DEVA Parti'li Yeneroğlu: Hollanda'daki Türk toplumuna yönelik azımsanamayacak bir ayrımcılık var

Demokrasi ve Atılım Partisi Milletvekili Yeneroğlu, en fazla Türk vatandaşının bulunduğu Avrupa ülkelerinden biri olan Hollanda'daki Türk toplumunun karşı karşıya kaldığı ayrımcılığa dikkati çekti

DEVA Partisi İstanbul Milletvekili Mustafa Yeneroğlu / Fotoğraf: Independent Türkçe (Cihat Arpacık)

Hollanda'daki Türklerin maruz kaldığı ayrımcılıklara dikkat çeken bir açıklama yapan Demokrasi ve Atılım Partisi (DEVA) İstanbul Milletvekili Mustafa Yeneroğlu, ayrımcılığın en çok yaşandığı alanların eğitim, işgücü piyasası ve resmî kurumlar olduğunun altını çizerek, ''Adeta kurumsallaşmış bu ayrımcılık, kaynaşmanın ve potansiyel yeteneklerin kullanılmasının önüne geçmektedir'' dedi.

Avrupa'da en çok Türkiye Cumhuriyeti vatandaşının bulunduğu üçüncü ülkenin Hollanda olduğunu hatırlatan Yeneroğlu, Amsterdam yönetimyle imzalanan işgücü anlaşmasının 56. yıldönümü olduğuna dikkati çekti.

''Güçlü ticari ilişkiler var''

Hollanda İstatistik Bürosu (CBS) verilerine göre, sayıları 400 bini aşan Hollanda'daki Türk toplumunun Hollanda ile Türkiye arasında güçlü ticari ilişkileri olduğunu kaydeden Yeneroğlu, ''Türkler, ülkede en fazla iş yeri açan yabancılar arasında ilk sıradaki yerini korurken iki ülke arasındaki ekonomik ilişkiler her geçen yıl daha da güçlenmektedir. Türkiye İstatistik Kurumu (TÜİK) verilerine göre Türkiye, bu yılın ilk dört ayında Hollanda'ya 1,7 milyar dolarlık ihracat gerçekleştirirken, bu ülkeden de 1,2 milyar dolarlık ürün ithal etmiştir'' ifadelerini kullandı.

Türkiye ile Hollanda arasında arasında ticari ilişkilerin olumlu seyrine rağmen ülkedeki Türk toplumuna yönelik azımsanamayacak bir ayrımcılık olduğunu belirten Mustafa Yeneroğlu, Hollanda'nın geçtiğimiz günlerde yayımladığı Hollanda Ayrımcılık Raporu'nda Türklere yönelik uygulanan ayrımcılık yüzde 50 gibi dikkat çekici bir seviyede olduğunu vurguladı.
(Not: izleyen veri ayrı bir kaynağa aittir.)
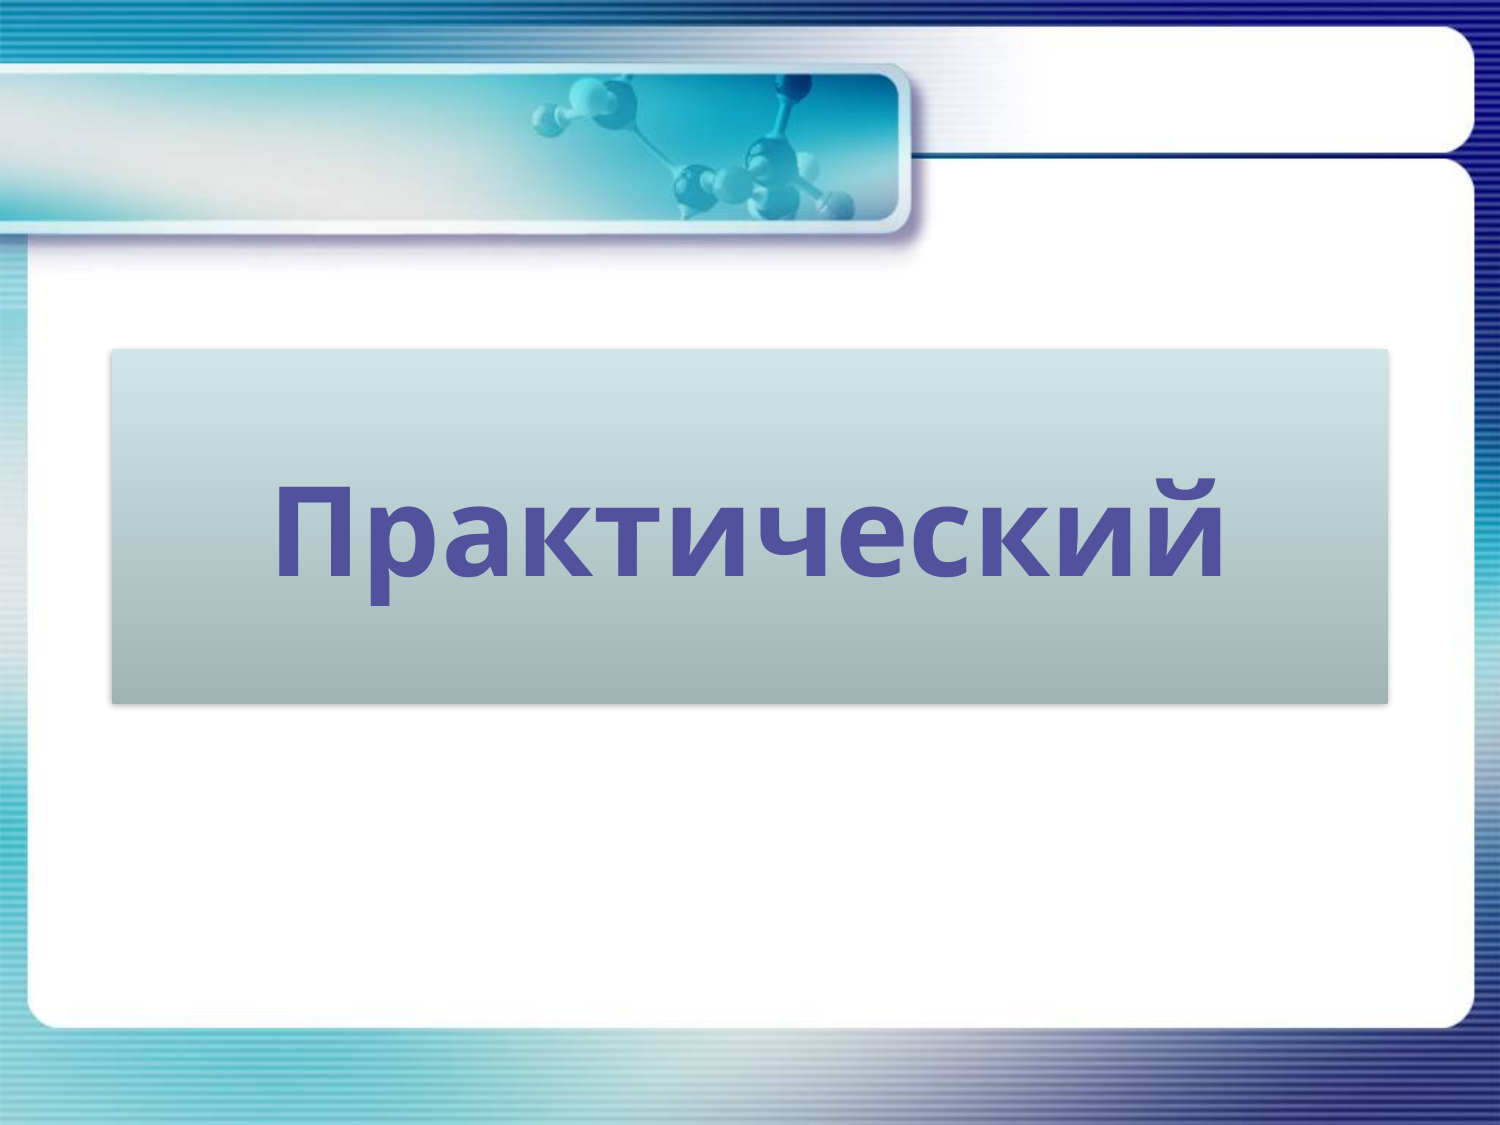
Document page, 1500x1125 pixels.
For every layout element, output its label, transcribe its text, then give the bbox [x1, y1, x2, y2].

title Практический [112, 349, 1388, 704]
picture [0, 0, 1500, 1125]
''Hollanda Başbakanı, etnik kökene dayalı ayrımcılığın sistematik bir problem olduğunu kabul etti''

Ayrımcılığın farklı bir boyutunun da yıl içerisinde geçici oturum izni alabilmek için Temmuz 2021 itibariyle yürürlüğe girmesi kararlaştırılan zorunlu uyum sınavının getirilmesi ile yaşandığını kaydeden Yeneroğlu şunları söyledi:

Türkiye ile Avrupa Topluluğu (AT) arasında 1963 yılında imzalanan Ortaklık Anlaşması ve 1970 tarihli Katma Protokol uyarınca hukuki yollarla kazanılmış olan sınav muafiyeti, Türklerin Hollanda toplumuna yeterince uyum sağlayamadığı gerekçesi ile gündeme getirilmiştir. Aile birleşimi, işgücü piyasası vb. sebeplerle Hollanda'ya gitmek isteyip uyum sınavını geçemeyen vatandaşlarımız için gerekli olan oturum iznini alamaması durumunda psikolojik ve ekonomik yıpranmaya kadar giden bir süreç başlayacaktır.

Bununla birlikte Hollanda'daki etnik kökene yönelik ayrımcılığın ülke karar vericileri tarafından da kabullenildiğini görüyoruz. Nitekim Amerika'da George Floyd'un ölümü sonrasında basın açıklaması yapan Hollanda Başbakanı Mark Rutte, etnik kökene dayalı ayrımcılığın Hollanda'da sistematik bir problem olduğunu ifade etmiştir. Söz konusu ayrımcılığın önüne geçmek için gerekli adımlar atılmadığı sürece Hollanda toplumunda farklılıkların bütünlüğünden bahsetmek mümkün olmayacaktır.